FastAPI AI Kit ships a complete SSE (Server-Sent Events) streaming layer for LLM responses. Token-by-token streaming works with OpenAI, Anthropic, and any OpenAI-compatible provider.
How SSE works
The server keeps an HTTP connection open and pushes events as they arrive:
Client Server
│── POST /v1/chat ───────────────▶│
│ │ ← LLM starts streaming
│◀──── data: {"delta":"Hello"} ───│
│◀──── data: {"delta":"!"} ───────│
│◀──── data: {"delta":" How"} ────│
│◀──── data: [DONE] ──────────────│
│── connection closed ────────────│
Streaming chat endpoint
# POST /v1/chat with streaming
import httpx
def stream_chat(message: str, api_key: str):
with httpx.stream(
"POST",
"https://api.example.com/v1/chat",
headers={"X-API-Key": api_key},
json={"message": message, "stream": True},
timeout=60,
) as response:
for line in response.iter_lines():
if line.startswith("data: "):
data = line[6:]
if data == "[DONE]":
break
chunk = json.loads(data)
print(chunk["delta"], end="", flush=True)
Using EventSource in the browser
const evtSource = new EventSource(
`/api/v1/chat?message=${encodeURIComponent(message)}`,
{ headers: { "X-API-Key": apiKey } }
);
evtSource.onmessage = (event) => {
const data = JSON.parse(event.data);
if (data.done) {
evtSource.close();
return;
}
appendToChat(data.delta);
};
How the kit handles streaming
The streaming endpoint in the kit:
@router.post("/v1/chat/stream")
@require_api_key()
async def stream_chat(
body: ChatRequest,
key: APIKey = Depends(get_api_key),
):
async def event_generator():
total_tokens = 0
try:
async for chunk in llm.stream(
messages=body.messages,
model=body.model,
):
total_tokens += chunk.tokens
yield f"data: {chunk.model_dump_json()}\n\n"
yield "data: [DONE]\n\n"
except asyncio.CancelledError:
# Client disconnected — clean up and stop
pass
finally:
# Record usage regardless of how stream ended
if total_tokens > 0:
await meter.record(key.id, total_tokens, key.stripe_customer_id)
return StreamingResponse(
event_generator(),
media_type="text/event-stream",
headers={
"Cache-Control": "no-cache",
"X-Accel-Buffering": "no", # Disable Nginx buffering
},
)
Token tracking during streaming
Tokens accumulate across chunks. The kit tallies them and records usage after the stream completes or the client disconnects:
# Chunk format
{
"delta": "Hello", # Token text
"tokens": 1, # Tokens in this chunk
"model": "gpt-4o",
"done": false
}
# Final chunk
{
"delta": "",
"tokens": 0,
"total_tokens": 142, # Total for this response
"done": true
}
Abort handling
When a client disconnects mid-stream, asyncio.CancelledError is raised.
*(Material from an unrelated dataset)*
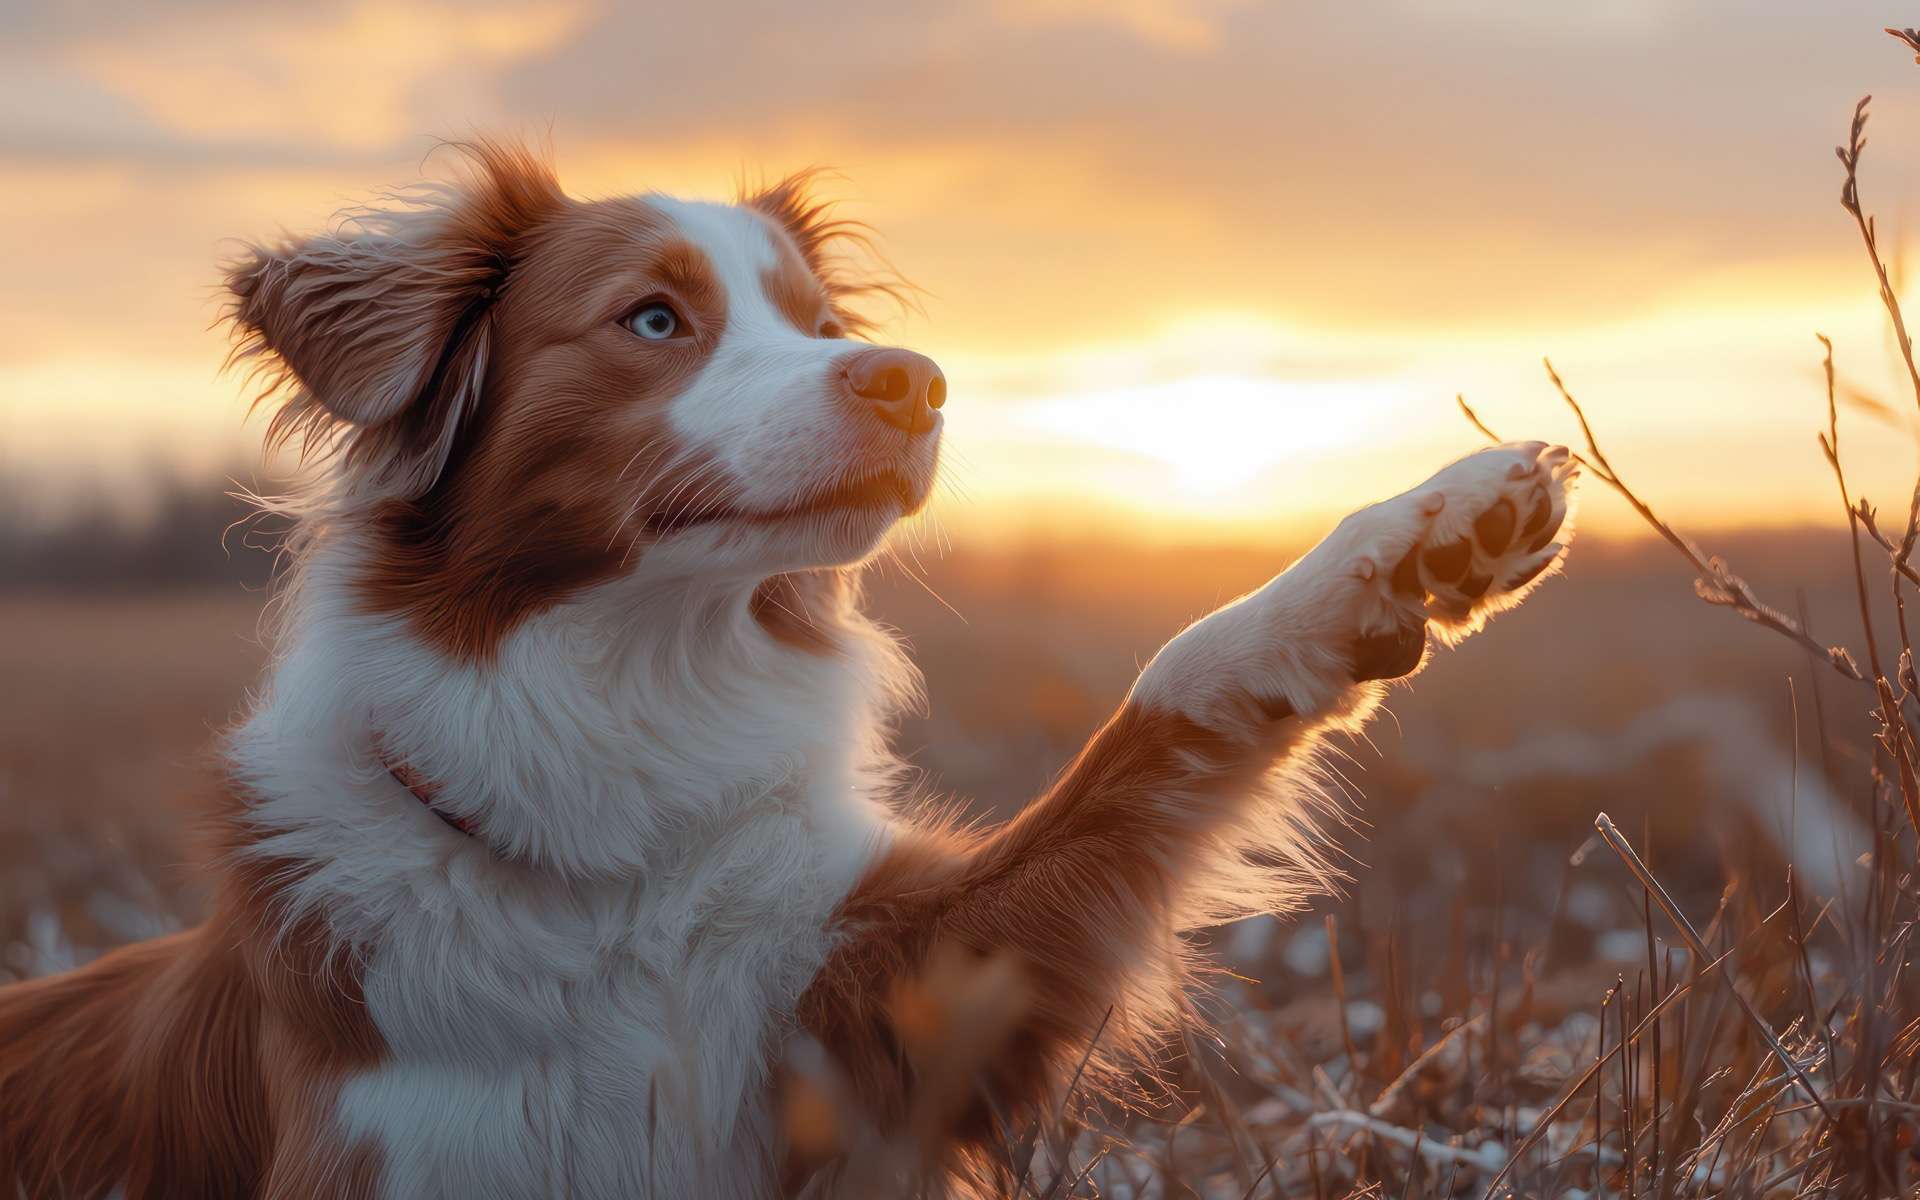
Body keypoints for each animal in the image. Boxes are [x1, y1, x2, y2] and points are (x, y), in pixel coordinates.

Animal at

The kit catches this and still records partial usage:
except asyncio.CancelledError:
# Stream aborted by client
if total_tokens > 0:
asyncio.create_task(
meter.record(key.id, total_tokens, key.stripe_customer_id)
)
Infrastructure notes
Nginx / load balancers
Disable proxy buffering for SSE to work correctly:
location /v1/chat/stream {
proxy_pass http://api;
proxy_buffering off;
proxy_cache off;
}
The kit sets X-Accel-Buffering: no automatically, which Nginx respects.
Railway / Render
Both support SSE natively — no additional configuration needed.
Vercel
Vercel's serverless functions have a 10-second streaming timeout on hobby plans. Use a dedicated API service for streaming endpoints if you deploy your frontend to Vercel.